The biggest corporate news this morning are from Germany: a profit warning from Lufthansa

and better-than-expected earnings outlook from online clothes marketplace Zalando

(see earlier blog - Tale of two German Markets).

Lufthansa shares are down 5 percent while Zalando shares are up 3.6 percent in early

Frankfurt trade.

In other corporate news, miner Rio Tinto is likely to get a lift even after cutting its 2019

iron ore shipments guidance amid hopes that any loss of output would be offset by higher prices

of the steelmaking raw material.

Elsewhere in the UK, a blow to housebuilders after FTSE 250-listed builder Galliford Try cut

its FY profit forecast and launched a strategic review of its construction business.
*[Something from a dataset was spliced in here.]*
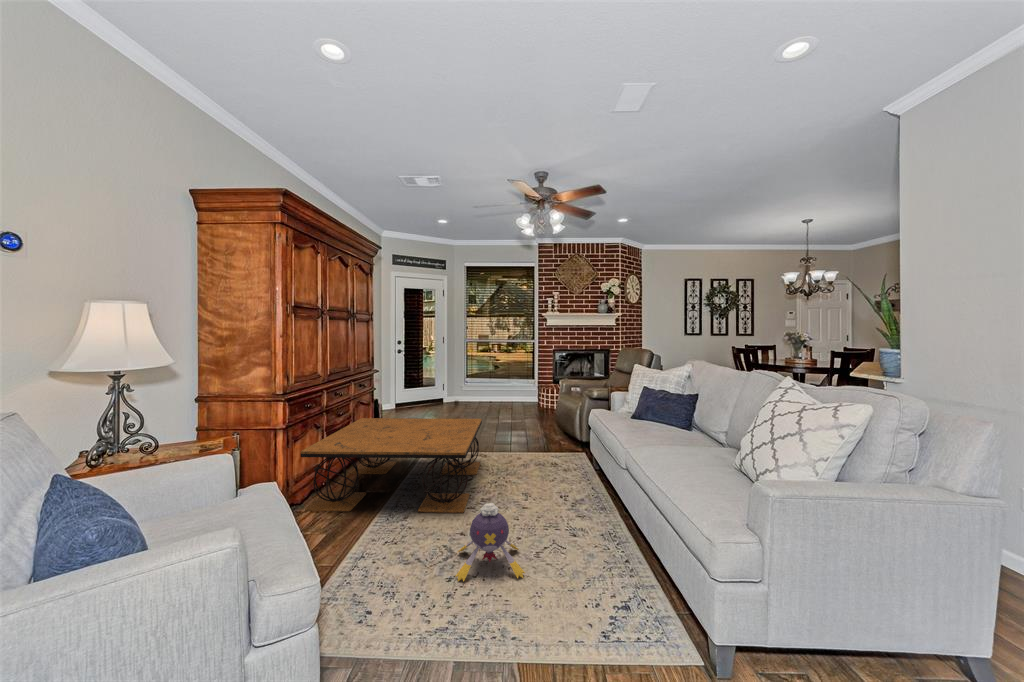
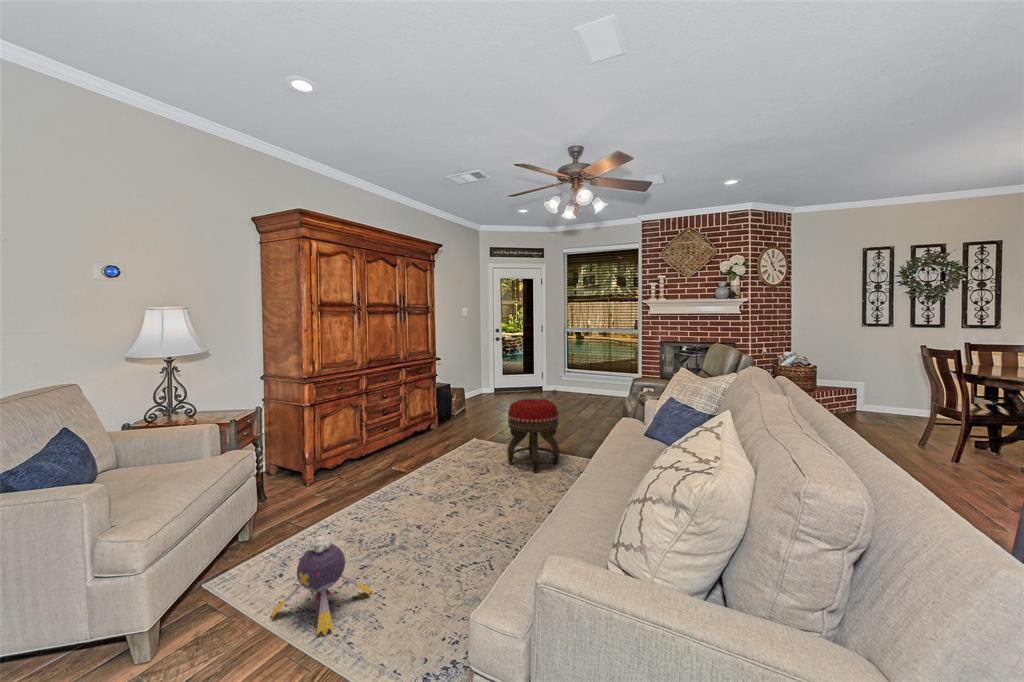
footstool: none [493,396,538,459] -> present [507,398,559,472]
coffee table: present [300,418,482,513] -> none [277,409,485,528]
Shares are

seen falling as much as 25 percent.

In Italy, traders say the market is taking in its stride news overnight that the country's

top bank UniCredit has agreed to pay $1.3 billion to U.S. authorities to settle probes of

violations of U.S. sanctions on Iran and other countries, ending a six-year probe that has hung

over the bank.

Here are some UK headlines catching attention (see earlier blog for others)
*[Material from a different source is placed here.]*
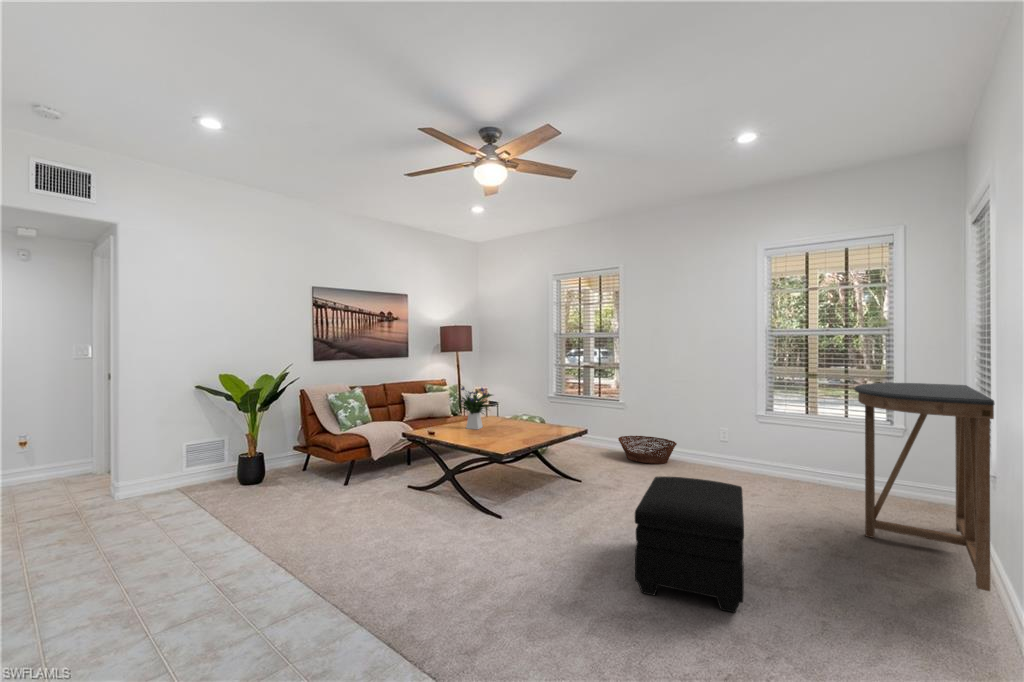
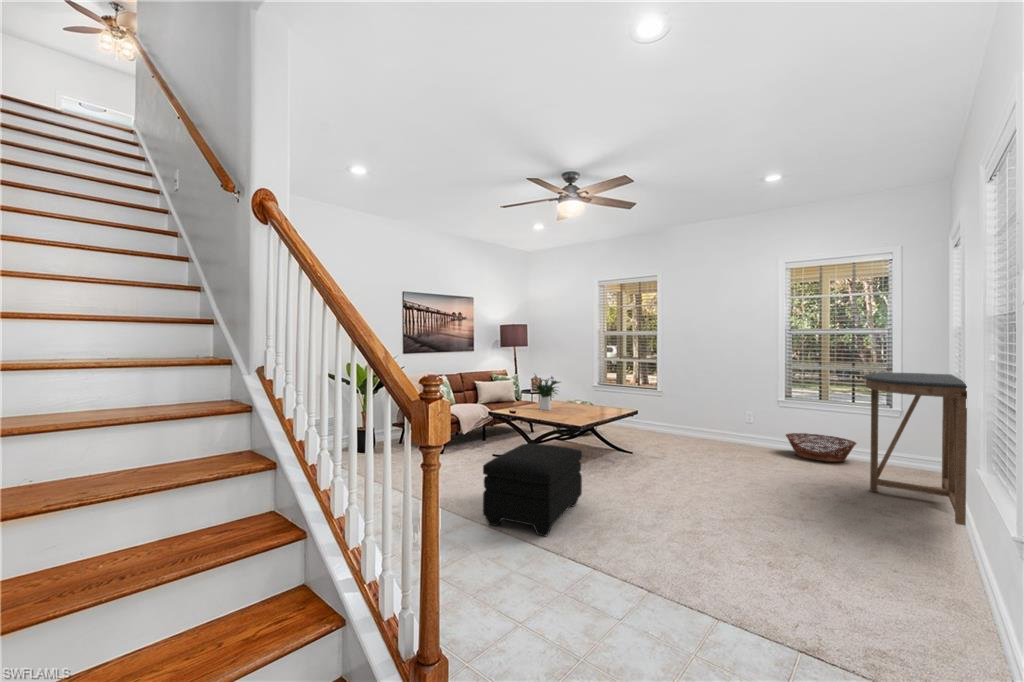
basket: present [618,436,677,464] -> present [786,433,856,462]
ottoman: present [635,477,744,613] -> present [483,444,582,536]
Recruiter Hays quarterly net fees rises

JD Sports' annual profit rises despite retail challenges in UK

BRIEF-G4s Q1 Rev Up 4.8 Pct, Says Separation Review Making Good Progress

Galliford to review construction business, lowers forecast

(Josephine Mason)

*****

TALE OF TWO GERMAN MARKETS (0557 GMT)

It's a tale of two markets in Germany AG this morning - a profit warning from Luthansa

and better-than-expected earnings outlook from online clothes marketplace Zalando

.

Lufthansa has blamed soaring fuel costs and stiff competition in Europe that has dampened

fare prices for its Q1 profit warning, sending its shares in pre-market down 5.5 percent.

The news underscores worries across the industry that are likely to weigh on rivals and

follows downbeat outlook from budget airlines easyJet earlier this month and the bankruptcy of

Iceland's WOW in late March.

In contrast, Zalando forecast its Q1 profits will be above market consensus, coming hot on

the heels of an upbeat update from British online fashion retailer ASOS last week and the latest

sign of the changing retail market landscape as e-commerce grows.

Its shares are up 3 percent in pre-market Frankfurt trade, and the news may give rivals,

ASOS, Boohoo and Next a boost.

It's relatively quiet elsewhere.

The news was well-flagged (and follows a similar move by Standard Chartered last week), but

Italy's top bank UniCredit has agreed to pay $1.3 billion to U.S. authorities to settle probes

of violations of U.S. sanctions on Iran and other countries.

The bank says the penalties in the sanctions probe were fully covered by provisions with

resources that would be released to boost the P&L and core capital, ending a six-year probe that

has hung over the bank.

Here are other headlines catching attention this morning:

Lufthansa's blames high fuel costs on drop in Q1 EBIT

Daimler: Mercedes sells more than 600 Maybach models a month in China

U.S. House panels issue subpoenas to Deutsche Bank, others in Trump probe

Italy's UniCredit to pay $1.3 bln to settle U.S. sanctions probe

Vivendi AGM backs plans for possible share buyback

EssilorLuxottica director rules out merger could unravel due to boardroom row

Zalando Expects Adjusted EBIT In First Quarter Above Consensus

EU says it is ready to launch U.S. trade talks, but without agriculture

Telia to implement 5 bln SEK share buyback programme

(Josephine Mason)

*****

EUROPE DRAWING STRENGTH FROM ASIA (0518 GMT)

Europe is expected to draw strength from Asian markets overnight after a fairly subdued

start to the week yesterday, offsetting for now weaker sentiment on Wall Street induced by

disappointing earnings from Goldman Sachs and Citigroup.

Financial spreadbetters expect London's FTSE to open 14 points higher at 7,451, Frankfurt's

DAX to open 27 points higher at 12,047, and Paris' CAC to open 5 points higher at 5,514.